The long-winded explanation of what's happening
The tach signal wire (white/slate) sprawls out around the relay compartments, ecu compartment, and up to the dashboard. If a small voltage spike gets on the tach wire, the RPM relay will run briefly. When wires run parallel to each other, it's easy for a wire carrying high voltage to induce current into the surrounding wires.
Spikes like this are typically caused by a coil of wire. Relays would be the prime suspect if they have defective or missing "flyback" diodes, which suppress the voltage spike. If wire is actually physically in the shape of a coil, that could sometimes be enough.

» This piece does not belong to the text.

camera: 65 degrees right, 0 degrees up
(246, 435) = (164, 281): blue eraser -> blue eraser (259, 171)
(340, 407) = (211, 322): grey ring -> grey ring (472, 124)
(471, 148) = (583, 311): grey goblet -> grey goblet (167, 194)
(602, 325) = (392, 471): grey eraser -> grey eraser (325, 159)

The ignition ECU turns voltage on and off to the ignition coil. Voltage on = charge primary coil, voltage off = field collapse into the secondary windings, creating high-voltage spark, but also a small reverse-current high-voltage spike back into the coil primary wires (one to 12v, one to the RPM signal white/slate wire). The RPM relay detects this spike created by the ignition coil and briefly turns the fuel pump on as these spark events are detected. The dashboard tachometer detects this spike and registers the engine RPM. The idle system also uses this to control idle speed.

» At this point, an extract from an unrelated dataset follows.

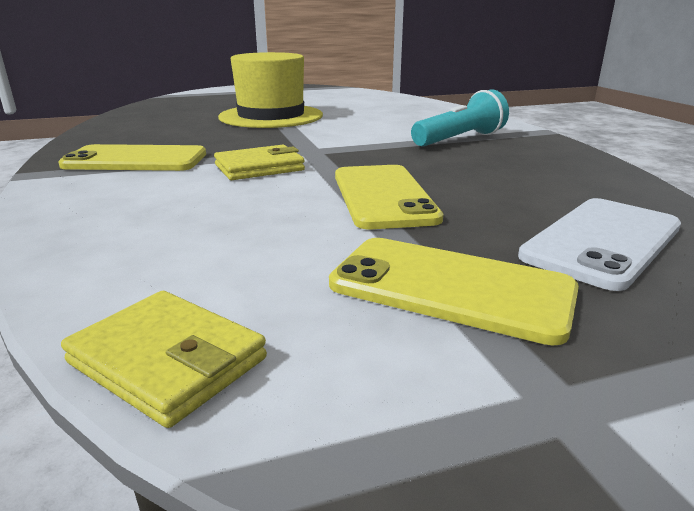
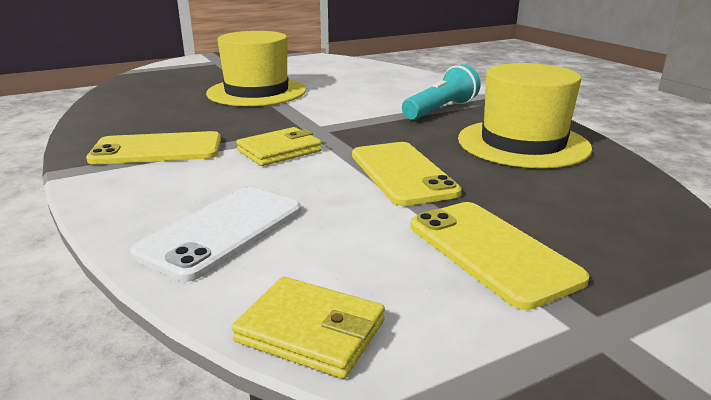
camera: 10 degrees left, 0 degrees up
(450, 288) = (491, 251): yellow phone -> yellow phone turned 45 degrees clockwise
(543, 175) = (523, 143): none -> yellow hat
(602, 241) = (587, 202): white phone -> white phone (222, 231)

When you turn on the headlights, the corresponding relays are energized. When you turn them off, the magnetic field that was holding the relay open collapses which creates a spike. A functioning flyback diode prevents the spike from leaving the coils, but if it's missing that spike will travel back down the wire and possibly affect anything nearby in the harness.
A EFI car can use a relay that has the armature and flyback diode removed. 5v goes in to the coil wire, and when switched off, the subsequent voltage spike drives the tachometer. This lets you directly drive the tachometer without tying it into the actual ignition system.
There are lots and lots of coils in our cars that can create this kind of noise: Ignition coil, all relays, AC compressor coil, ignition vacuum solenoid. Probably lots more that I'm forgetting. The noise suppression caps really do quite a bit more than just clean up AM radio reception.